**MATERIALS PROVIDED:**
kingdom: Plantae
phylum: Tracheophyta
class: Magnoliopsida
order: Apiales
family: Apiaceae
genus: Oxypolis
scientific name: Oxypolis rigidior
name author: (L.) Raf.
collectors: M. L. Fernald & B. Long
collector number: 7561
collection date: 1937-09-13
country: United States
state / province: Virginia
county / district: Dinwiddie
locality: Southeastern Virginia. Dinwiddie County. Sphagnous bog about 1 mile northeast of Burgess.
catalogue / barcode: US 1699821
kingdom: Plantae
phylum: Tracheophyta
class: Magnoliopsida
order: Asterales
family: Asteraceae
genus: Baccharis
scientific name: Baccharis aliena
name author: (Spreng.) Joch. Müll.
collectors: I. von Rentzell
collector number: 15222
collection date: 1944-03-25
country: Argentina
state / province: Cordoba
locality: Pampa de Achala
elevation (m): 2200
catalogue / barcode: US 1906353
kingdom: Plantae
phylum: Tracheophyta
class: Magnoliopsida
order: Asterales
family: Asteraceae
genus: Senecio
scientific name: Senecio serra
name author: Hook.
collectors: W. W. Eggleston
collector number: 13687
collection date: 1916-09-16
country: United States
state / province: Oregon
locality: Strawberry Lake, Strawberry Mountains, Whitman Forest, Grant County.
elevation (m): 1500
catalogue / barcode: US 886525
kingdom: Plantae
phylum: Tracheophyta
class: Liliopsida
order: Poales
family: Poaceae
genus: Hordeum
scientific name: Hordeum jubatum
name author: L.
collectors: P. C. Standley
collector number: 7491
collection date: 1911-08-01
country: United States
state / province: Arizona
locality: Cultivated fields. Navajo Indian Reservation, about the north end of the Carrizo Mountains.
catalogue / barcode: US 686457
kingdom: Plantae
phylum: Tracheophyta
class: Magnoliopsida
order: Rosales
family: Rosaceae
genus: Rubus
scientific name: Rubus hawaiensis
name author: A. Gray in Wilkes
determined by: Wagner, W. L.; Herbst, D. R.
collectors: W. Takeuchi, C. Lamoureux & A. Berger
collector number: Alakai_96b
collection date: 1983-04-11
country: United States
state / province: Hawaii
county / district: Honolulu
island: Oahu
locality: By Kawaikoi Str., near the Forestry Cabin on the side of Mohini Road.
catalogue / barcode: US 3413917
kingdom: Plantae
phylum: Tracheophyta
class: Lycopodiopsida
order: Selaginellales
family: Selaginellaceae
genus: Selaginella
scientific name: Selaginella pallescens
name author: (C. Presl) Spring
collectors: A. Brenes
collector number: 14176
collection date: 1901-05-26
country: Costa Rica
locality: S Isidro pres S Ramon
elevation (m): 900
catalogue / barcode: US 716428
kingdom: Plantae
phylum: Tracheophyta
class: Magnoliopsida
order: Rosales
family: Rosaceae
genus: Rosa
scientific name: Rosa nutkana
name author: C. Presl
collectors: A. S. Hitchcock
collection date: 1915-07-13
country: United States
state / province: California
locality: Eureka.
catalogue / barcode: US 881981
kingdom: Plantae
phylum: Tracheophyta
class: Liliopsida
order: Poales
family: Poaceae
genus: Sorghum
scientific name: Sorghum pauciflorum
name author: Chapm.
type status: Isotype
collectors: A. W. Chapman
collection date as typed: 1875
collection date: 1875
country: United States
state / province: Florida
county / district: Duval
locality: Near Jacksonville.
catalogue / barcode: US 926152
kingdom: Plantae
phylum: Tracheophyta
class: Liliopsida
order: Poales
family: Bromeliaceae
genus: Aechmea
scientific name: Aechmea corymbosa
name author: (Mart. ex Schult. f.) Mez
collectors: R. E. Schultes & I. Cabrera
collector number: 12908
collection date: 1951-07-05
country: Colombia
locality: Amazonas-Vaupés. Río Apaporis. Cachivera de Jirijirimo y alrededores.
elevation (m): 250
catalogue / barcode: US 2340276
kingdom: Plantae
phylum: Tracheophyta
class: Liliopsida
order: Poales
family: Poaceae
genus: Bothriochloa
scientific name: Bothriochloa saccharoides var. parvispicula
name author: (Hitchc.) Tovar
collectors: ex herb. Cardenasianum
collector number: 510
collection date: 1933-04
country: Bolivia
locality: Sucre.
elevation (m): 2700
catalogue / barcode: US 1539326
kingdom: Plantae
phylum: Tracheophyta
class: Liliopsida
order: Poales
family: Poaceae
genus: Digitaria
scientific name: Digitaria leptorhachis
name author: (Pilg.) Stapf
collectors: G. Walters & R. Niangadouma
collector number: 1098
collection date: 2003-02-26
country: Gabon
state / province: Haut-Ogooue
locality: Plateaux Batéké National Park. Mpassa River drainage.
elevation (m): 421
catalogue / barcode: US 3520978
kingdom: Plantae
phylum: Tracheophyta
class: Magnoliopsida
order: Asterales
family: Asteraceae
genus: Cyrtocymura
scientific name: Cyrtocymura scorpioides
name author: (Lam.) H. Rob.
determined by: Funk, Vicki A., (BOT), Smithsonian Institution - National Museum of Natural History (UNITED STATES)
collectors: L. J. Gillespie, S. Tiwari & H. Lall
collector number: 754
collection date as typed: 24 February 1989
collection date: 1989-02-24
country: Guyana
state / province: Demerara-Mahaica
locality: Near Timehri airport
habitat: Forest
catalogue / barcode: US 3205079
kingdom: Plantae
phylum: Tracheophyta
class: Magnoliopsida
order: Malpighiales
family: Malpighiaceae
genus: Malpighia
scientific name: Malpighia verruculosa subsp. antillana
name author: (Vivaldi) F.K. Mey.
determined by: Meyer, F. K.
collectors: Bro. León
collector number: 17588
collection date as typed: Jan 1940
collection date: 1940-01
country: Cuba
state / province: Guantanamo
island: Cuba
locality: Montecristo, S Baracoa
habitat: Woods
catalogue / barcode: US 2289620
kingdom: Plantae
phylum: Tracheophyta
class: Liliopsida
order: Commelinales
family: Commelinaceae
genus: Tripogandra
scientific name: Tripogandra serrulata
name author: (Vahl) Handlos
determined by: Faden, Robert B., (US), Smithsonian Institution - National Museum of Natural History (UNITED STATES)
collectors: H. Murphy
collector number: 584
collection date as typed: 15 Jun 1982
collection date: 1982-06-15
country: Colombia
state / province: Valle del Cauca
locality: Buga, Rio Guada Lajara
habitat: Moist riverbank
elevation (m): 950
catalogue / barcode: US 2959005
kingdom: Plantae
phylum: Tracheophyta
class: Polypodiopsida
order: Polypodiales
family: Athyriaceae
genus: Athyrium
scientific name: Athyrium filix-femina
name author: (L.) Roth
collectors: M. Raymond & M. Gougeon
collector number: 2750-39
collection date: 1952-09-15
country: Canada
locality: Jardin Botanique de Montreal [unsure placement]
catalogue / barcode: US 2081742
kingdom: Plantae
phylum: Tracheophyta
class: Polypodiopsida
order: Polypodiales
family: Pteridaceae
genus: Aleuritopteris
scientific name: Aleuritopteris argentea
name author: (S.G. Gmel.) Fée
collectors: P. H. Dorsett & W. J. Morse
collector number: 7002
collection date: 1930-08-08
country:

**AIM:** Copy all of the data above line for line, changing nothing.

**RESULT OF THIS TASK:**
kingdom: Plantae
phylum: Tracheophyta
class: Magnoliopsida
order: Apiales
family: Apiaceae
genus: Oxypolis
scientific name: Oxypolis rigidior
name author: (L.) Raf.
collectors: M. L. Fernald & B. Long
collector number: 7561
collection date: 1937-09-13
country: United States
state / province: Virginia
county / district: Dinwiddie
locality: Southeastern Virginia. Dinwiddie County. Sphagnous bog about 1 mile northeast of Burgess.
catalogue / barcode: US 1699821
kingdom: Plantae
phylum: Tracheophyta
class: Magnoliopsida
order: Asterales
family: Asteraceae
genus: Baccharis
scientific name: Baccharis aliena
name author: (Spreng.) Joch. Müll.
collectors: I. von Rentzell
collector number: 15222
collection date: 1944-03-25
country: Argentina
state / province: Cordoba
locality: Pampa de Achala
elevation (m): 2200
catalogue / barcode: US 1906353
kingdom: Plantae
phylum: Tracheophyta
class: Magnoliopsida
order: Asterales
family: Asteraceae
genus: Senecio
scientific name: Senecio serra
name author: Hook.
collectors: W. W. Eggleston
collector number: 13687
collection date: 1916-09-16
country: United States
state / province: Oregon
locality: Strawberry Lake, Strawberry Mountains, Whitman Forest, Grant County.
elevation (m): 1500
catalogue / barcode: US 886525
kingdom: Plantae
phylum: Tracheophyta
class: Liliopsida
order: Poales
family: Poaceae
genus: Hordeum
scientific name: Hordeum jubatum
name author: L.
collectors: P. C. Standley
collector number: 7491
collection date: 1911-08-01
country: United States
state / province: Arizona
locality: Cultivated fields. Navajo Indian Reservation, about the north end of the Carrizo Mountains.
catalogue / barcode: US 686457
kingdom: Plantae
phylum: Tracheophyta
class: Magnoliopsida
order: Rosales
family: Rosaceae
genus: Rubus
scientific name: Rubus hawaiensis
name author: A. Gray in Wilkes
determined by: Wagner, W. L.; Herbst, D. R.
collectors: W. Takeuchi, C. Lamoureux & A. Berger
collector number: Alakai_96b
collection date: 1983-04-11
country: United States
state / province: Hawaii
county / district: Honolulu
island: Oahu
locality: By Kawaikoi Str., near the Forestry Cabin on the side of Mohini Road.
catalogue / barcode: US 3413917
kingdom: Plantae
phylum: Tracheophyta
class: Lycopodiopsida
order: Selaginellales
family: Selaginellaceae
genus: Selaginella
scientific name: Selaginella pallescens
name author: (C. Presl) Spring
collectors: A. Brenes
collector number: 14176
collection date: 1901-05-26
country: Costa Rica
locality: S Isidro pres S Ramon
elevation (m): 900
catalogue / barcode: US 716428
kingdom: Plantae
phylum: Tracheophyta
class: Magnoliopsida
order: Rosales
family: Rosaceae
genus: Rosa
scientific name: Rosa nutkana
name author: C. Presl
collectors: A. S. Hitchcock
collection date: 1915-07-13
country: United States
state / province: California
locality: Eureka.
catalogue / barcode: US 881981
kingdom: Plantae
phylum: Tracheophyta
class: Liliopsida
order: Poales
family: Poaceae
genus: Sorghum
scientific name: Sorghum pauciflorum
name author: Chapm.
type status: Isotype
collectors: A. W. Chapman
collection date as typed: 1875
collection date: 1875
country: United States
state / province: Florida
county / district: Duval
locality: Near Jacksonville.
catalogue / barcode: US 926152
kingdom: Plantae
phylum: Tracheophyta
class: Liliopsida
order: Poales
family: Bromeliaceae
genus: Aechmea
scientific name: Aechmea corymbosa
name author: (Mart. ex Schult. f.) Mez
collectors: R. E. Schultes & I. Cabrera
collector number: 12908
collection date: 1951-07-05
country: Colombia
locality: Amazonas-Vaupés. Río Apaporis. Cachivera de Jirijirimo y alrededores.
elevation (m): 250
catalogue / barcode: US 2340276
kingdom: Plantae
phylum: Tracheophyta
class: Liliopsida
order: Poales
family: Poaceae
genus: Bothriochloa
scientific name: Bothriochloa saccharoides var. parvispicula
name author: (Hitchc.) Tovar
collectors: ex herb. Cardenasianum
collector number: 510
collection date: 1933-04
country: Bolivia
locality: Sucre.
elevation (m): 2700
catalogue / barcode: US 1539326
kingdom: Plantae
phylum: Tracheophyta
class: Liliopsida
order: Poales
family: Poaceae
genus: Digitaria
scientific name: Digitaria leptorhachis
name author: (Pilg.) Stapf
collectors: G. Walters & R. Niangadouma
collector number: 1098
collection date: 2003-02-26
country: Gabon
state / province: Haut-Ogooue
locality: Plateaux Batéké National Park. Mpassa River drainage.
elevation (m): 421
catalogue / barcode: US 3520978
kingdom: Plantae
phylum: Tracheophyta
class: Magnoliopsida
order: Asterales
family: Asteraceae
genus: Cyrtocymura
scientific name: Cyrtocymura scorpioides
name author: (Lam.) H. Rob.
determined by: Funk, Vicki A., (BOT), Smithsonian Institution - National Museum of Natural History (UNITED STATES)
collectors: L. J. Gillespie, S. Tiwari & H. Lall
collector number: 754
collection date as typed: 24 February 1989
collection date: 1989-02-24
country: Guyana
state / province: Demerara-Mahaica
locality: Near Timehri airport
habitat: Forest
catalogue / barcode: US 3205079
kingdom: Plantae
phylum: Tracheophyta
class: Magnoliopsida
order: Malpighiales
family: Malpighiaceae
genus: Malpighia
scientific name: Malpighia verruculosa subsp. antillana
name author: (Vivaldi) F.K. Mey.
determined by: Meyer, F. K.
collectors: Bro. León
collector number: 17588
collection date as typed: Jan 1940
collection date: 1940-01
country: Cuba
state / province: Guantanamo
island: Cuba
locality: Montecristo, S Baracoa
habitat: Woods
catalogue / barcode: US 2289620
kingdom: Plantae
phylum: Tracheophyta
class: Liliopsida
order: Commelinales
family: Commelinaceae
genus: Tripogandra
scientific name: Tripogandra serrulata
name author: (Vahl) Handlos
determined by: Faden, Robert B., (US), Smithsonian Institution - National Museum of Natural History (UNITED STATES)
collectors: H. Murphy
collector number: 584
collection date as typed: 15 Jun 1982
collection date: 1982-06-15
country: Colombia
state / province: Valle del Cauca
locality: Buga, Rio Guada Lajara
habitat: Moist riverbank
elevation (m): 950
catalogue / barcode: US 2959005
kingdom: Plantae
phylum: Tracheophyta
class: Polypodiopsida
order: Polypodiales
family: Athyriaceae
genus: Athyrium
scientific name: Athyrium filix-femina
name author: (L.) Roth
collectors: M. Raymond & M. Gougeon
collector number: 2750-39
collection date: 1952-09-15
country: Canada
locality: Jardin Botanique de Montreal [unsure placement]
catalogue / barcode: US 2081742
kingdom: Plantae
phylum: Tracheophyta
class: Polypodiopsida
order: Polypodiales
family: Pteridaceae
genus: Aleuritopteris
scientific name: Aleuritopteris argentea
name author: (S.G. Gmel.) Fée
collectors: P. H. Dorsett & W. J. Morse
collector number: 7002
collection date: 1930-08-08
country:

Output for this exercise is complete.